People regularly describe the Expedited Delivery of Airport Infrastructure Act of 2020 as “uncontroversial.” It would allow airport construction projects funded by the federal Airport Improvement Program to use incentive payments to ensure timely completion of construction jobs, a prospect that no one in Congress has bothered objecting.
The bill passed the House Transportation and Infrastructure Committee on a voice vote, meaning that there wasn’t any significant opposition to register. It again cleared the full House on Oct. 1 by a voice vote. The companion legislation unanimously cleared the Senate Commerce, Science, and Transportation Committee.
It has bipartisan support, having been introduced in the House not by the Democrats but by the ranking Republican member of the transportation committee, Rep. Sam Graves of Missouri. The Congressional Budget Office estimates the legislation will add $0 to the federal government’s current projected $3.7 trillion budget deficit. And the White House did not indicate that President Trump will do anything other than signing it once the bill hits his desk.
So what are the odds of that happening?
All of the experts consulted by the Washington Examiner were guardedly optimistic about its passage, tempered by the fact that it’s the homestretch of a presidential election year.
“The fact that the House has passed H.R. 5912 makes it much more likely that the Senate will just take up the House bill and pass it sometime between when they return Oct. 19 and when this Congress ends on Jan. 3,” said Jeff Davis, senior fellow for the Eno Center for Transportation.

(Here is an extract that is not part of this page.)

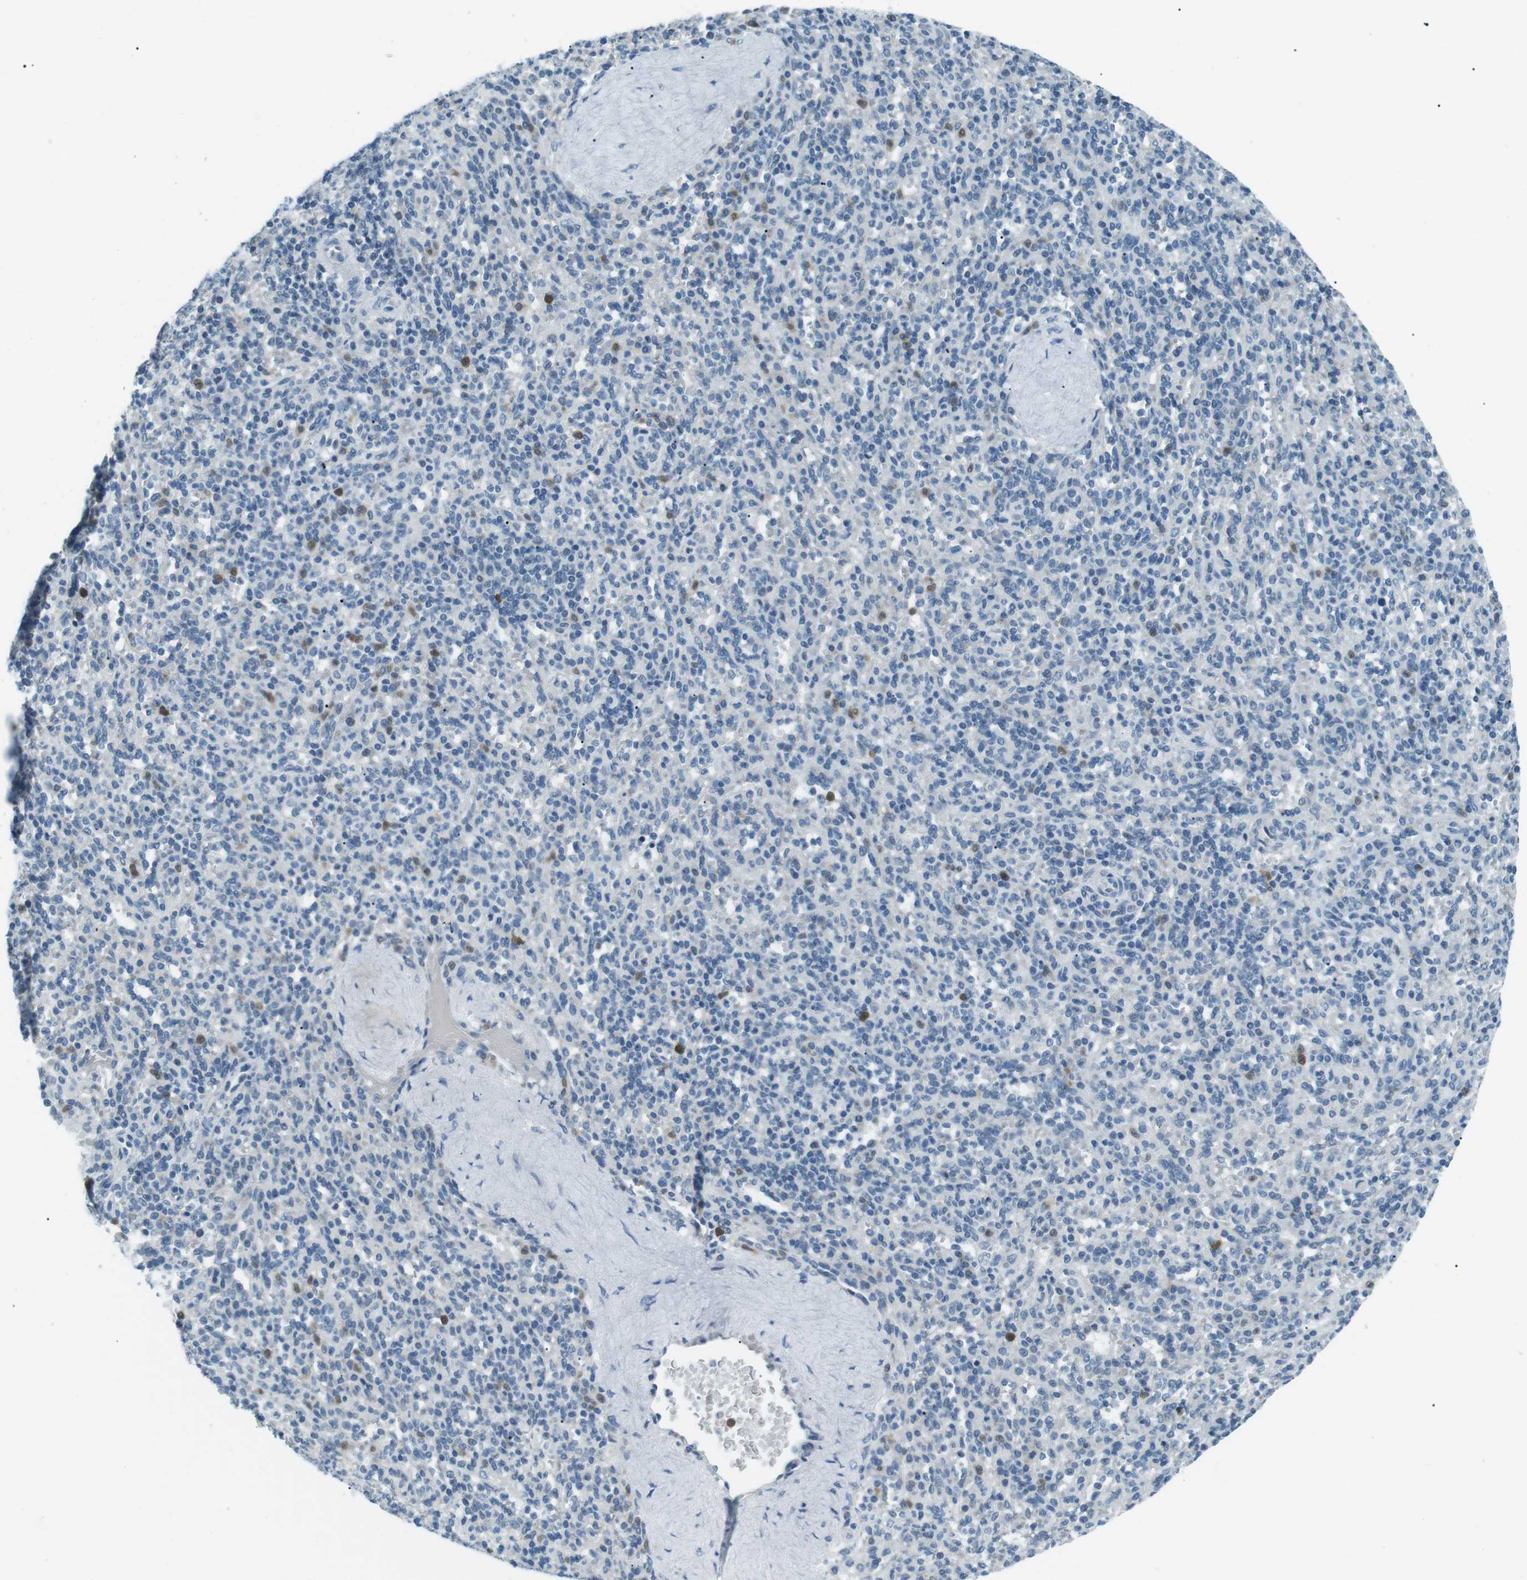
{"staining": {"intensity": "weak", "quantity": "<25%", "location": "cytoplasmic/membranous,nuclear"}, "tissue": "spleen", "cell_type": "Cells in red pulp", "image_type": "normal", "snomed": [{"axis": "morphology", "description": "Normal tissue, NOS"}, {"axis": "topography", "description": "Spleen"}], "caption": "Immunohistochemistry micrograph of benign spleen: human spleen stained with DAB reveals no significant protein positivity in cells in red pulp.", "gene": "ENSG00000289724", "patient": {"sex": "male", "age": 36}}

“The key issue is finding floor time or a must-pass vehicle to attach it to before the current Congress ends,” explained Marc Scribner, transportation policy analyst for the Reason Foundation.
“Hard to tell its prospects with so little time left, but we are not aware of any objections to the legislation,” said Annie Russo, senior vice president of government affairs at the Airports Council International of North America.
The change is uncontroversial because incentive payments in construction are fairly standard and can actually save money.
“Incentive payments have been proven to be effective in other areas of construction. The nature of heavy construction is that time is money. The longer that a project takes from conception to completion, the more the cost goes up,” Davis said.
Davis called the idea of incentive payments a “no-brainer.” He said that the Department of Transportation probably would have made the move years ago but haven’t because current “standards for what federal Airport Improvement Program dollars can and cannot be used for are so exacting, and are written into law, that approving the use of incentive payments for early completion … requires a change in law.”
Russo, whose group has endorsed the legislation, touted some of its likely benefits.
“Reducing the time it takes to complete airport infrastructure projects helps minimize disruptions that negatively impact airlines, passengers, and other airport tenants. Completing projects early will be particularly helpful to airports in northern tier states with short construction cycles,” she said.
That’s all well and good, Scribner said, but the legislation is uncontroversial because it is not ambitious.
“The bill is a modest improvement over the status quo. However, the main problems with federal policy with respect to airport financing is Airport Improvement Program grants are inflexible, and the purchasing power of the slightly-more-flexible passenger facility charge is declining [because of inflation],” Scribner said.
He lamented the current legislation “does nothing to address those primary issues.”
Scribner argued that the inflexibility of the Airport Improvement Program funding, demonstrated by the fact that Congress will have to weigh in to OK incentive payment, is about half of the problem. The other half is that the funding comes with strings that make it difficult for airports to raise money for many capital projects essential to their growth, including parking garages.
But any effort to cut those strings would invite fierce opposition from America’s larger airlines.
“Legacy airlines prefer the status quo because it weakens the negotiating position of airports and puts them in a position where they are more likely to accept anti-competitive terms — namely, preferential-use gate leases that are used to keep out competing low-cost carriers — in exchange for airlines financing airport improvements,” he said.